NHS England strategy: foundations for improvement
1 April 2015
Blog
NHS England has published its business plan for 2015/16, Building the NHS of the Five year Forward View.
Priorities
The new document sets out the organisation’s priorities to deliver high quality care and services and value for money whilst advancing the NHS Five Year Forward View agenda and laying the groundwork for to the future health and care system, not to mention spending an additional £1.83 billion in Government funding. The strategy is based around four broad aims:
- Improving health
- Designing the NHS around patients
- Galvanising whole system change for future clinical and financial sustainability
- Putting in place the foundations for improvement to happen
Priorities include improving care and access to cancer treatment, mental health, learning disability and dementia services; tackling obesity and preventing diabetes, improving urgent, emergency and primary care services, as well as elective and specialised care.
Citizen drivers and data
Within the ‘foundations for improvement’ domain, there is an expressed aim to use data, technology and science more effectively in order to ‘improve accountability, choice and outcomes for all patients, activate citizens to take more control, reduce the administrative burden on frontline staff and support the NHS as an engine of science and economic growth’.
Harnessing the information revolution and making use of digital health technologies to create a ‘modern digital knowledge economy in health and care’ is seen as central to empowering patients to take more responsibility for their health and also have a greater role in service design and decision-making, alongside active efforts to support public and patient participation more generally. This is to include improved access to clinical information, support for patients to manage their own health and more control over care provision.
An NHS Citizen programme will develop a system for allowing staff and citizens to be involved in improvement of health and care services, whilst a National Information Board will bring together representatives from the NHS, public health, clinical science and social care as well as members of the public and local government to map out responsibilities for delivering digital care and improving data standardisation and security.
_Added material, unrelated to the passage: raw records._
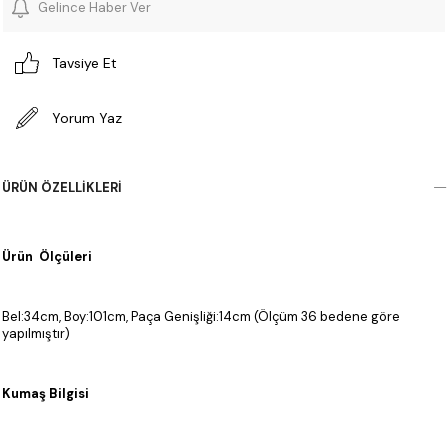
Gelince Haber Ver
Tavsiye Et
Yorum Yaz
ÜRÜN ÖZELLIKLERI
Ürün Ölçüleri
Bel:34cm, Boy:101cm, Paça Genişliği:14cm (Ölçüm 36 bedene göre
yapılmıştır)
Kumaş Bilgisi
A review of NHS leadership and improvement bodies will make recommendations on how to ensure that there is capacity to respond and adapt to innovation to deliver better care.
Harnessing science and technology
Investing in the benefits of innovation is seen to extend to harnessing science and technology, and the strategy states the aim to accelerate the ‘adoption of cost effective and affordable new treatments and diagnostics and combining different technologies and new ways of working’ to transform healthcare and enhance wealth creation in international markets.
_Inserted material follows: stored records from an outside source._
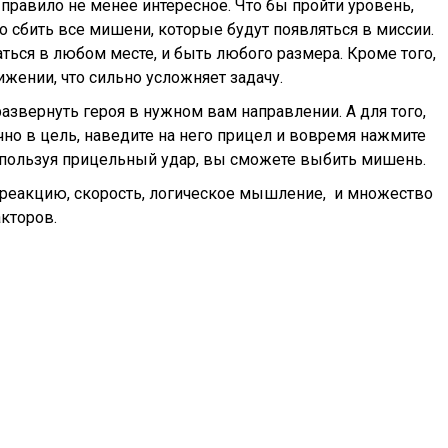
 правило не менее интересное. Что бы пройти уровень,
о сбить все мишени, которые будут появляться в миссии.
ться в любом месте, и быть любого размера. Кроме того,
жении, что сильно усложняет задачу.
звернуть героя в нужном вам направлении. А для того,
очно в цель, наведите на него прицел и вовремя нажмите
пользуя прицельный удар, вы сможете выбить мишень.
 реакцию, скорость, логическое мышление, и множество
акторов.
This will include creating regional National Innovation Accelerator sites to trial innovations and report findings, and supporting adoption of proven innovations via ‘analysis of variation’. The 100,000 Genomes Project is cited as a catalyst for this sort of transformational change, leading to ‘improved prediction and prevention of disease, more precise diagnosis and more personalised treatments and care’. With this in mind, a second set of NHS Genomic Medicine Centres will be selected in the coming year, so that the whole of England is covered by their operation.
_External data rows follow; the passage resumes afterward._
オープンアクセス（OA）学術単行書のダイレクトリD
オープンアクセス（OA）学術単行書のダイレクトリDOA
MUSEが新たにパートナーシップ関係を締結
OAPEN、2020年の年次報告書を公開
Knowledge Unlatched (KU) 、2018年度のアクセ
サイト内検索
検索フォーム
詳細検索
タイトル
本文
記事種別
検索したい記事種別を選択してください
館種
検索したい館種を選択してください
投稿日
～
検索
Enabling innovation – delivering equitable change?
The strategic aims of NHS England are broadly in line with many of those of the PHG Foundation, as set out in our 2015 health innovation manifesto – creating a sustainable NHS by harnessing information in new ways and empowering individuals to take more responsibility for their own health and care. However, the devil may be in the details. The manifesto contains much more specific (though still ambitious) objectives to be met by health service funders and strategists than the sweeping aims of the new NHS England document; we look to see genuine incentives and systems for data sharing, practical safeguards for that data and enabling measures for evaluation of innovations to be put in place.
In particular, whilst welcoming efforts such as the proposed National Innovation Accelerator sites, and indeed the NHS Genomic Medicine Centres, the real difficulty lies less in proof-of-concept trials (important as these are) than in cascading the adoption of beneficial innovations outside a research-linked situation and outside centres of excellence, to front-line NHS staff up and down the country. Only then will the NHS really be making the best use of science for patient benefit.